The lady squints at me from behind blue-rimmed glasses. “Why don’t you call the police? They’ll find you a safe way home.”
“I . . . uh . . .” Think, Maya, think.
“Here, I’ll pull over and call for you.” She starts to roll up the window.
“No, wait! It’s okay. That’s a good idea. I’ll go in the store and call them.
” I wave at her and start toward the store, praying she’ll drive off. Just as I reach the door, she finally leaves.
Whew. That was a close one. I go back to my spot by the stop sign. And wait and wait and wait.
I check my phone. I’ve been standing here fifteen minutes already. I didn’t think it would take this long.
I stick my thumb out again and pull my sweatshirt sleeve over my other chilly fingers.
“Are you crazy?”
Holy potatoes! I whip around so fast I almost drop my sign.
Shiver’s behind me, one earbud in and a giant black bag hanging from her shoulder. The sunlight glints off her blue hair, making the light brown underneath stand out.
“Leave me alone.” I turn back to the road.
“I didn’t realize you were this stupid. Where are you trying to go, anyway?”
“Home. Why do you care?”
Shiver comes to stand next to me. “I don’t, not really. Except that I don’t want you to get kidnapped.”
“I’m not going to get kidnapped. Hitchhiking isn’t as dangerous as everyone thinks. My parents did it when they were young.”
“And that was the 1950s or something. You know, poodle skirts and ‘oh gosh golly gee whiz.’ ”
I ignore her.
“What kind of hat is that? Are you auditioning for clown college? Because someone went a little crazy with the bedazzler there.”
I ignore her. Again.
“What’s so great about home?” she asks.
“You like riding around in that ugly yellow RV?” I counter as I squint down the road for possible rides.
Shiver shrugs. “It’s not so bad.

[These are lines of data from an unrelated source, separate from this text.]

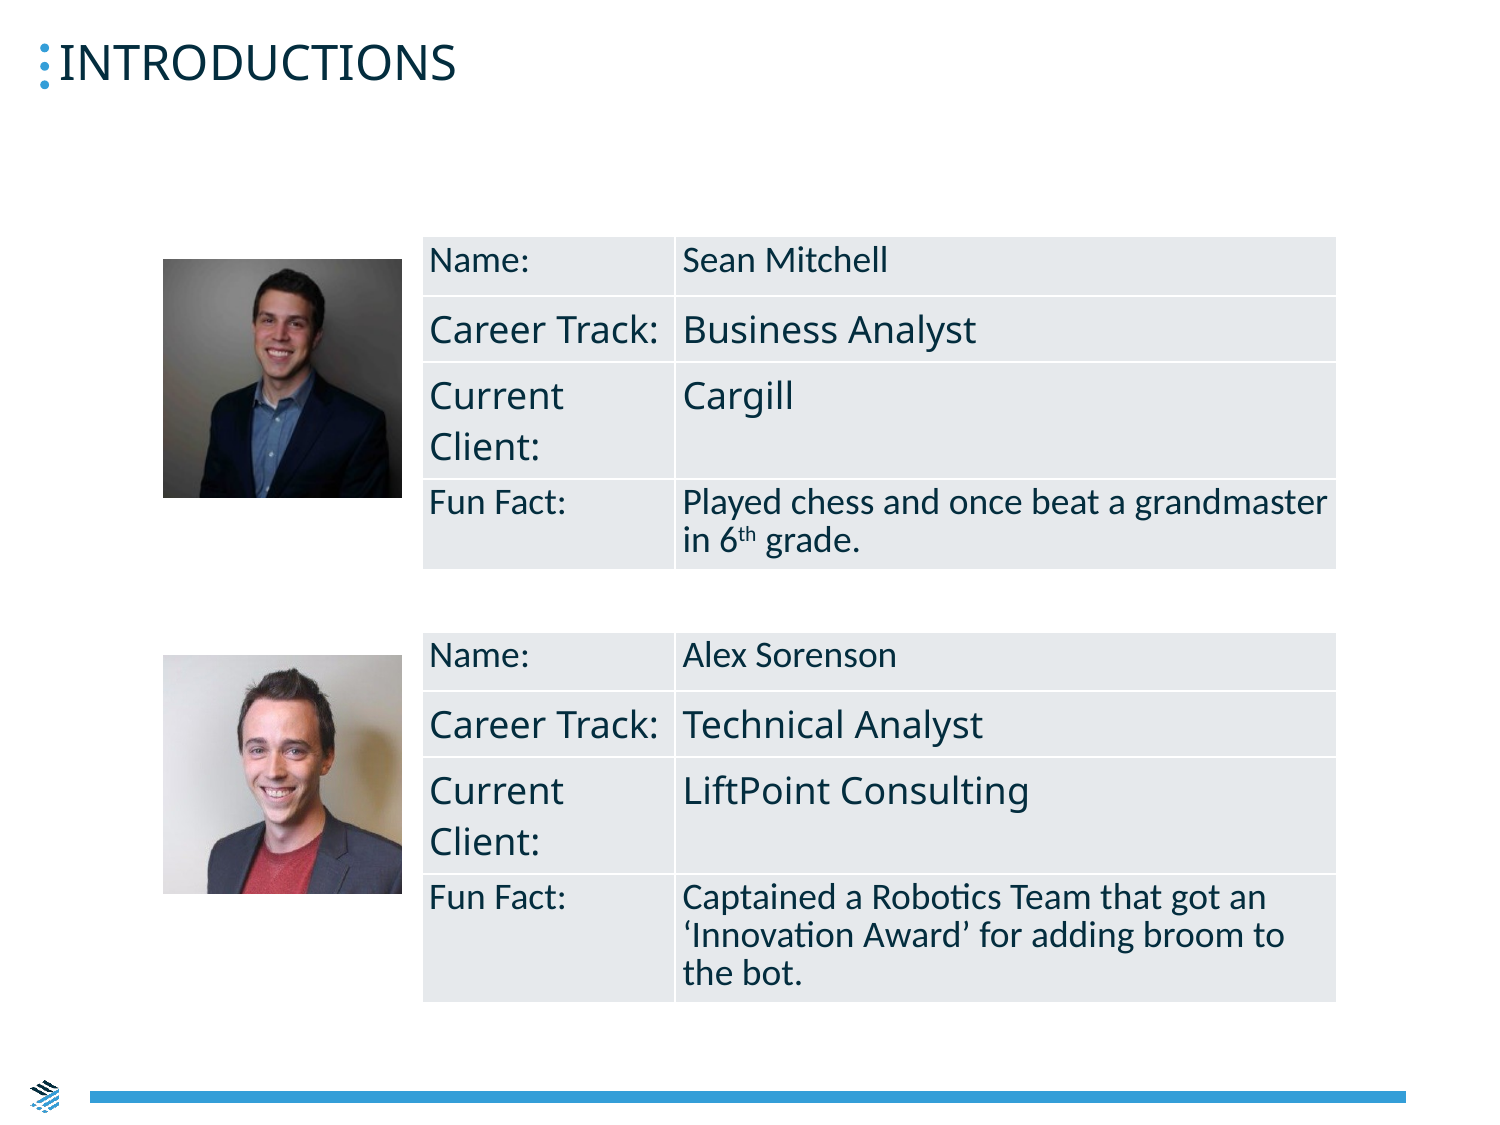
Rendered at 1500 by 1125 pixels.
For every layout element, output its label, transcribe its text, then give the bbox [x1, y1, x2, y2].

table_cell Cargill [676, 363, 1336, 478]
table_cell Technical Analyst [676, 692, 1336, 756]
table_cell Captained a Robotics Team that got an ‘Innovation Award’ for adding broom to the bot. [676, 875, 1336, 1002]
picture [30, 1080, 59, 1113]
picture [163, 259, 402, 498]
table_cell Played chess and once beat a grandmaster in 6th grade. [676, 480, 1336, 569]
table_header Alex Sorenson [676, 633, 1336, 690]
table_header Name: [423, 237, 674, 295]
table_cell LiftPoint Consulting [676, 758, 1336, 873]
table_header Name: [423, 633, 674, 690]
table_header Sean Mitchell [676, 237, 1336, 295]
picture [163, 654, 402, 894]
list Introductions [51, 29, 1248, 103]
table_cell Current Client: [423, 758, 674, 873]
table_cell Current Client: [423, 363, 674, 478]
table_cell Fun Fact: [423, 875, 674, 1002]
table_cell Career Track: [423, 297, 674, 361]
picture [30, 1080, 44, 1087]
table_cell Career Track: [423, 692, 674, 756]
table_cell Business Analyst [676, 297, 1336, 361]
table_cell Fun Fact: [423, 480, 674, 569]
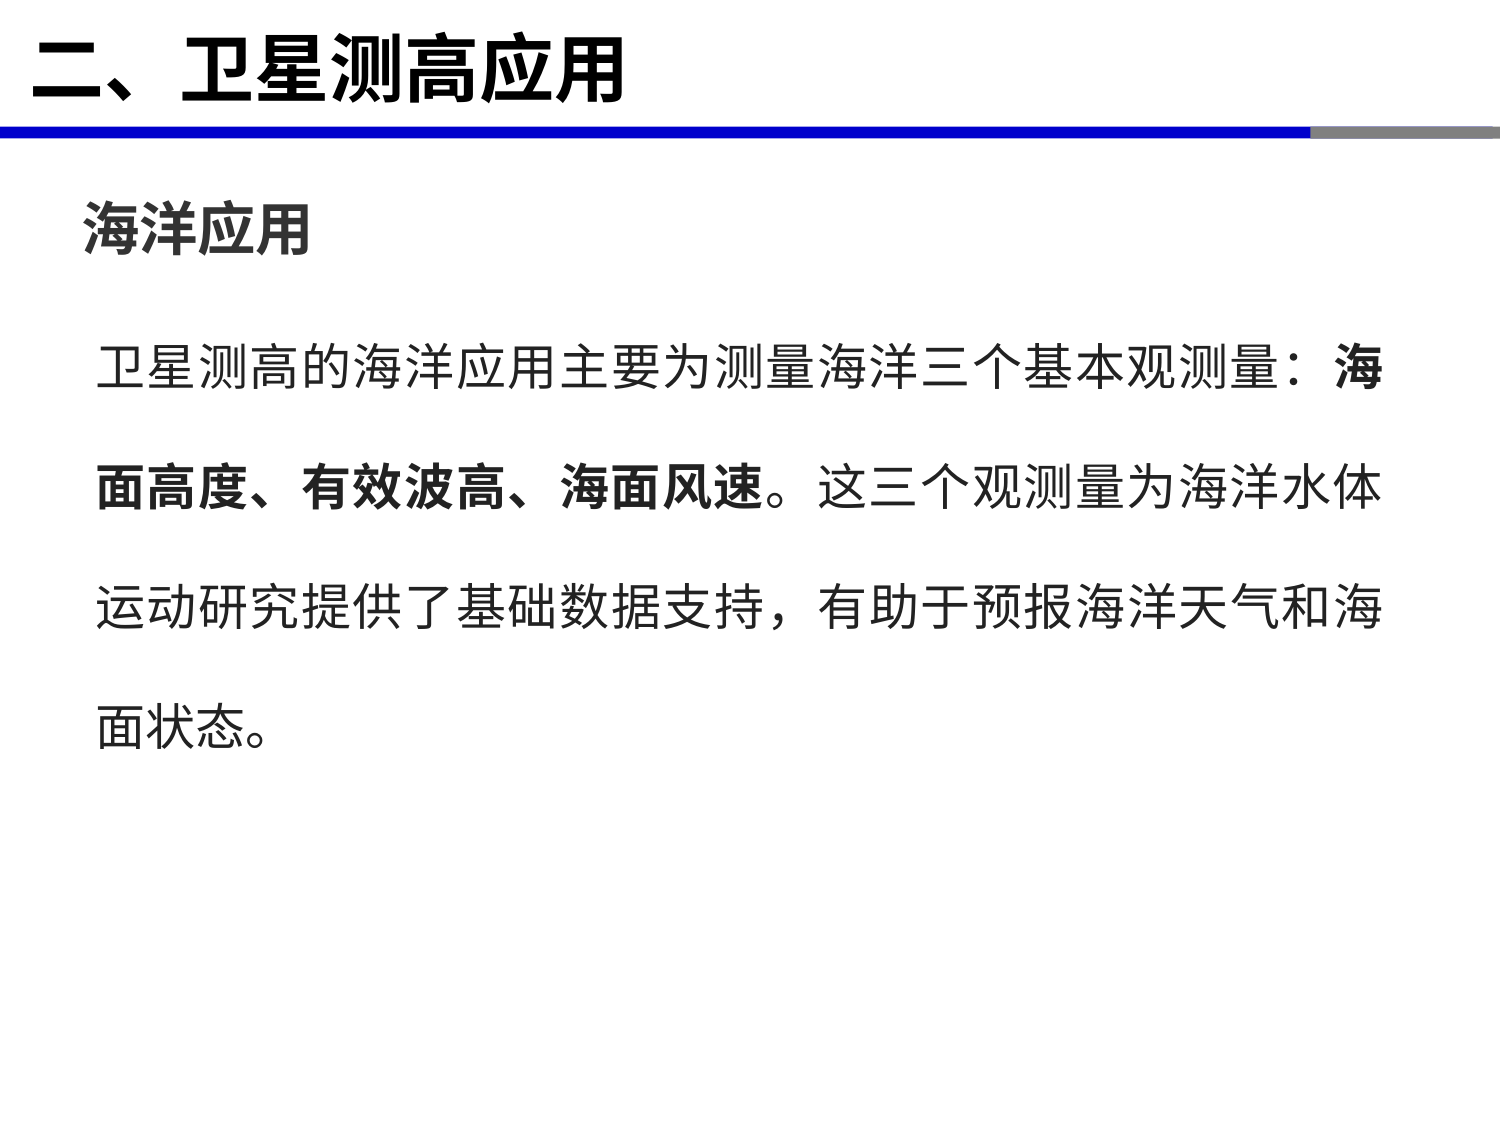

Look, if you don’t come back with me, I’m going to find your parents and tell them what you’re doing.”
I stare at her. “Why don’t you leave me alone?”
“Fine. Have it your way.” She starts across the parking lot.
Ugh! I’m so mad at her I could scream. Or pull that annoying blue hair. I yank out my phone. Almost noon. Mom’ll be on her way back anytime now.